This COPS grant will fund base salary for two officers for three years with the City committing to pay for the officers’ salaries in year four. The two new officers will be dedicated to a new neighborhood community oriented policing program.
The department originally submitted the grant application in 2009 with a different scope of work and the application was not funded; however, COPS placed the grant on a pending status for any available funding in 2010. The Department received word in June of this year to resubmit the grant with any changes that may have occurred since the original application was filed. The application was modified to dedicate two officers to a neighborhood community oriented policing program.
City Manager Kevin Carruth said, “This grant will allow the Police Department to proactively address those immediate conditions that promote crime, social disorder, and the fear of crime so that as these conditions improve, neighborhoods are restored. The grant will provide the people necessary to concentrate on developing partnerships with individuals and organizations in the community as well as give us the opportunity to rethink the Department’s approach to management and problem solving.”

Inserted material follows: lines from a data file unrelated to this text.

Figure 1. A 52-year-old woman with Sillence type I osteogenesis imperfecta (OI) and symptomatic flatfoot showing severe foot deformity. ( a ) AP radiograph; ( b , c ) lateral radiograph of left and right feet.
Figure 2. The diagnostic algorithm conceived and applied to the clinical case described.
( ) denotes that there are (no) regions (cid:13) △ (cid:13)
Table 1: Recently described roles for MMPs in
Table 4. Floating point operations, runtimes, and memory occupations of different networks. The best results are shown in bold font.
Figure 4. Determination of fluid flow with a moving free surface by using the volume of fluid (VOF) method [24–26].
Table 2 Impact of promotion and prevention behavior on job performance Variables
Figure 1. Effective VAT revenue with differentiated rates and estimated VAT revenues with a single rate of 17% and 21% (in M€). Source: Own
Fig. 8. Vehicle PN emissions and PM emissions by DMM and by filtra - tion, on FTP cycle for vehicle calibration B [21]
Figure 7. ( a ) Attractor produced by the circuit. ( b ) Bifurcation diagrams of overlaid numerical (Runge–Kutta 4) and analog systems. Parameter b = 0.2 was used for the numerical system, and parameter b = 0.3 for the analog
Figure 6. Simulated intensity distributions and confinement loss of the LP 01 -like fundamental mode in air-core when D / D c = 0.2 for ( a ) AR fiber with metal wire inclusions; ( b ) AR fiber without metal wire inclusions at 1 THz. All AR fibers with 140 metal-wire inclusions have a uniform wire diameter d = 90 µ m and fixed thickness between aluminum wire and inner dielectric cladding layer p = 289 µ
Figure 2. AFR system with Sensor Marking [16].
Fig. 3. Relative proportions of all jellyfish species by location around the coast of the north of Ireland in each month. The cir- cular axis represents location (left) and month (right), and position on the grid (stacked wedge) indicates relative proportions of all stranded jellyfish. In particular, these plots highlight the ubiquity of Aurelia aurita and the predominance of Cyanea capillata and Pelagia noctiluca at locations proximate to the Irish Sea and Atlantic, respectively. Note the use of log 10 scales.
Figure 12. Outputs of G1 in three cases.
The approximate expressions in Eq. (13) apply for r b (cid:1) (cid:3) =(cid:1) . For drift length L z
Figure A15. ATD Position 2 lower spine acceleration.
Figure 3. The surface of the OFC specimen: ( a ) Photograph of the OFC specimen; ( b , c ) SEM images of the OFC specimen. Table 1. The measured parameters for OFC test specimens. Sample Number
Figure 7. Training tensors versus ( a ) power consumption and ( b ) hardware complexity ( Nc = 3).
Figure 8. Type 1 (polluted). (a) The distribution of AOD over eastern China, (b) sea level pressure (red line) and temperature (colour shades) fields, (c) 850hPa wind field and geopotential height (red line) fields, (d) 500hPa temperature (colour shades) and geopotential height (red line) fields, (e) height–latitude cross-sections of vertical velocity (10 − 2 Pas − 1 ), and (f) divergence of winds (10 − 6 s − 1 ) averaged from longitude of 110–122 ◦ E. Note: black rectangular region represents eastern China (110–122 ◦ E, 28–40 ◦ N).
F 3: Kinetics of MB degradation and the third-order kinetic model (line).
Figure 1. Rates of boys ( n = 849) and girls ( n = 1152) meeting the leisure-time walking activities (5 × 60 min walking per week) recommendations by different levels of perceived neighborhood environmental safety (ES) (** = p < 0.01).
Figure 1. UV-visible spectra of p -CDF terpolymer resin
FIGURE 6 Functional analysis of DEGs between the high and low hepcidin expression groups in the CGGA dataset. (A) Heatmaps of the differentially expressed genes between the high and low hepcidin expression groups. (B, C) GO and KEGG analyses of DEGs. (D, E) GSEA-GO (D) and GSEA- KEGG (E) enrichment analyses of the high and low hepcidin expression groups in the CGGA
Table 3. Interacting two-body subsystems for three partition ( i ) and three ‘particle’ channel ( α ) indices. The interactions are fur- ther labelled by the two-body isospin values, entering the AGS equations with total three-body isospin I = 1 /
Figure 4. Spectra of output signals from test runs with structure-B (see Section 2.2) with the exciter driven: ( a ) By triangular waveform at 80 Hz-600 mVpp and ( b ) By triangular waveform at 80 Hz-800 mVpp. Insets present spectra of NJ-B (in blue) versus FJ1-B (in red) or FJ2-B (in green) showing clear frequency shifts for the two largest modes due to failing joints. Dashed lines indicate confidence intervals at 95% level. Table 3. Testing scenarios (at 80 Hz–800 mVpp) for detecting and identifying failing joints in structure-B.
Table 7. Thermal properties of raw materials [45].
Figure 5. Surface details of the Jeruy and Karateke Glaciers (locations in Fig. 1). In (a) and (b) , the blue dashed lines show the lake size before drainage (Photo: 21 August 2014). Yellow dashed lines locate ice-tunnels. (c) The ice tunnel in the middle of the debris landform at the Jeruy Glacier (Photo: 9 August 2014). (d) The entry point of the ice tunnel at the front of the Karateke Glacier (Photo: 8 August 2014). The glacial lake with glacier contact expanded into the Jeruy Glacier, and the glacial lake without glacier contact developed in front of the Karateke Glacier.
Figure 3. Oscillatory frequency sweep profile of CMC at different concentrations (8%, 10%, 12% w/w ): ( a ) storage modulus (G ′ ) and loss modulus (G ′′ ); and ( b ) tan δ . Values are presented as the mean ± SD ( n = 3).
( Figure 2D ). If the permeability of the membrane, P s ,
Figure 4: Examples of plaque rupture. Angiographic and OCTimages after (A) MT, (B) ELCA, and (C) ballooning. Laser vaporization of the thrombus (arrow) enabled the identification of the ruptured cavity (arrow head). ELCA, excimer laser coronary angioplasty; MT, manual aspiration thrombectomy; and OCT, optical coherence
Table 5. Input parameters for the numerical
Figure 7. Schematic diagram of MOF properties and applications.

Paris Police Chief Bob Hundley outlined the program saying, “The genesis of the current program was a COPS grant from several years ago that provided funding for one officer for one year. That program went very well as the officer assigned to a small geographical area was able to literally clean it up and demonstrate significant reductions in crime statistics. Unfortunately, without grant support the project was not sustainable and, when the officer was removed from the program after a year, the area the officer was working returned to its previous levels of crime in about six months. Although short in duration, this pilot project proved that community policing can work in Paris.”
Currently, officers in the Patrol Division spend most of their time in patrol cars running from call to call their entire shift, leaving very little to no time to develop relationships with the community. Officers involved in community policing, on the other hand, spend more time with citizens developing mutually trusting relationships, and allows officers to move out of traditional police roles to help in the anti-crime efforts by addressing other community concerns such as dilapidated structures and overgrown lots. As the focus of the community policing program is brought to bear on a neighborhood, crime will either stop or move to another area where the attention is not as acute. Because the grant is a four-year project, officers will be able to move to where the crime has moved and continue to focus on the criminal activity.
According to Chief Hundley, the Department is in the process of analyzing its statistical data in order to identify where to begin the program. Once the targeted area has been identified, officers will begin meeting with citizens in that area. The program is not expected to begin until the end of December.